__Brief 1__: Decide whether each statement below agrees with the excerpt on Medicare Advantage star ratings: (a) Medicare plans to adjust the star ratings in 2017 to account for socioeconomic status. (b) Minnesota's population is about three times that of Mississippi. (c) Alabama and Arkansas are given as states whose MA plans are rated low. Answer yes or no for each and quote the deciding words.
__Brief 2__: Recast the paragraph of the excerpt on Medicare Advantage star ratings that begins "Enrollment in a low-rated plan could mean" as a short list, keeping its main facts.
__Brief 3__: Copy word for word the stretch of the excerpt on Medicare Advantage star ratings from "Minnesota, in particular, has" through "based on income.".

The star ratings “tell a lot about the doctors you get, the coordination of your care, the importance of medication therapy management and a whole host of services,” she said.
Enrollment in a low-rated plan could mean a beneficiary’s benefits are less rich in terms of what the medical plan covers and the member’s cost-sharing responsibility, Connie Hwang, vice president of quality for Evolent Health, a D.C.-based health-care system consultant, told Bloomberg BNA. Enrollees could have a smaller pool of network providers to choose from, or there could be a difference in members’ experiences with customer service and timely benefit administration.
Having a high proportion of low-income beneficiaries “makes it harder for MA plans to perform well on certain MA stars quality measures,” Hwang said.
Language barriers, transportation and cultural norms can make it challenging to deliver care in some populations, Connolly said.
Medicare is trying to fix the inequities in the star ratings experienced by plans that enroll a large percentage of low-income enrollees. The agency in 2017 will implement a risk adjustment model to the star ratings of these plans to account for socioeconomic status.
The goal is to avoid penalizing MA plans for taking care of low-income members, Hwang said.
The risk adjustment model is important because “higher plan ratings lead to higher financial bonuses that could help MA plans offer richer benefits to members from poorer communities,” she said.
However, the adjustments made for 2017 “appear to be fairly modest and will require further enhancement in coming years,” Hwang said.
Gretchen Jacobson, an associate director with the Kaiser Family Foundation’s Program on Medicare Policy, agreed.
“My understanding is that it didn’t change the scores for that many plans,” she told Bloomberg BNA. The agency is still trying to work out the appropriate amount of weight to apply, she said.
“There definitely are differences in the geographic availability of plans with different star ratings,” as well as in the national health system in general, Jacobson said. In certain parts of the country, medical systems are more accustomed to meeting quality benchmarks, she said. As quality of care varies across the country, it’s reflected in MA star ratings.
There are many reasons for the discrepancy between Mississippi and Minnesota, Hwang said.
Minnesota’s population is nearly twice that of Mississippi, as is its MA penetration, she said.
“If more plans want to enter the Minnesota market, there’s more competition, which means plans need a better product to compete,” she said.
Minnesota, in particular, has long been viewed as a state with high quality care across the board, Connolly said.
Insurance industry officials and health policy observers cautioned against generalizing based on income.
Connolly said not all states with a high proportion of low-income residents have low-rated MA plans. Alabama and Arkansas, for instance, have highly rated MA plans, she said.
Another factor in the variation among locales is that brokers drive sales, and they’re motivated to sell whatever plan is going to pay them the most in commissions, Hwang said. If a 2.5-star plan pays a higher commission than a 4-star plan, it could influence how plans are sold.
There can be multiple contributing factors involved, including that lower income beneficiaries are attracted to Medicare Advantage plans for their affordability, Alan Mittermaier, president of HealthMetrix Research, a Columbus, Ohio, research organization, told Bloomberg BNA.
Differences in Medicare’s county-based payments can help determine how much MA plans can spend on improving member outcomes and satisfaction, he said.
Lower income counties have lower premium base rates, Hwang said. “After subtracting a percentage for underwriting profit” and a fee for administrative expenses, the plan is left with proportionately less to spend on benefits, she said.

__Records provided__:
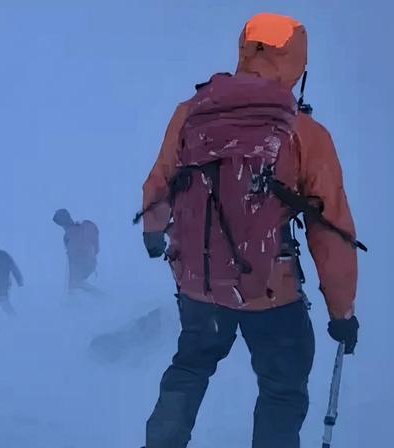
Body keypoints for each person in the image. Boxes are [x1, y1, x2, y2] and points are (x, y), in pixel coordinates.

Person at [137, 13, 363, 448]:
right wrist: (342, 313)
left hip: (199, 285)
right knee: (281, 389)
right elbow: (330, 228)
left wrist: (154, 231)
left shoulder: (191, 113)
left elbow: (160, 181)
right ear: (297, 65)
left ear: (243, 52)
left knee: (190, 368)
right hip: (272, 292)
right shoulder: (305, 132)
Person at [52, 208, 101, 294]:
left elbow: (72, 258)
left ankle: (101, 297)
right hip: (90, 262)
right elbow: (95, 248)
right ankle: (100, 297)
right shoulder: (82, 227)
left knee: (75, 284)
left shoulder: (68, 235)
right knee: (77, 284)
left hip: (83, 264)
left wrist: (70, 281)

__Answer box 1__:
(a) Yes: "The agency in 2017 will implement a risk adjustment model to the star ratings of these plans to account for socioeconomic status."
(b) No: "Minnesota’s population is nearly twice that of Mississippi"
(c) No: "Alabama and Arkansas, for instance, have highly rated MA plans"

__Answer box 2__:
Possible effects of enrolling in a low-rated plan, according to Connie Hwang, vice president of quality for Evolent Health:
- Less rich benefits, both in what the medical plan covers and in the member's cost-sharing responsibility
- A smaller pool of network providers to choose from
- A different member experience with customer service and timely benefit administration

__Answer box 3__:
Minnesota, in particular, has long been viewed as a state with high quality care across the board, Connolly said.
Insurance industry officials and health policy observers cautioned against generalizing based on income.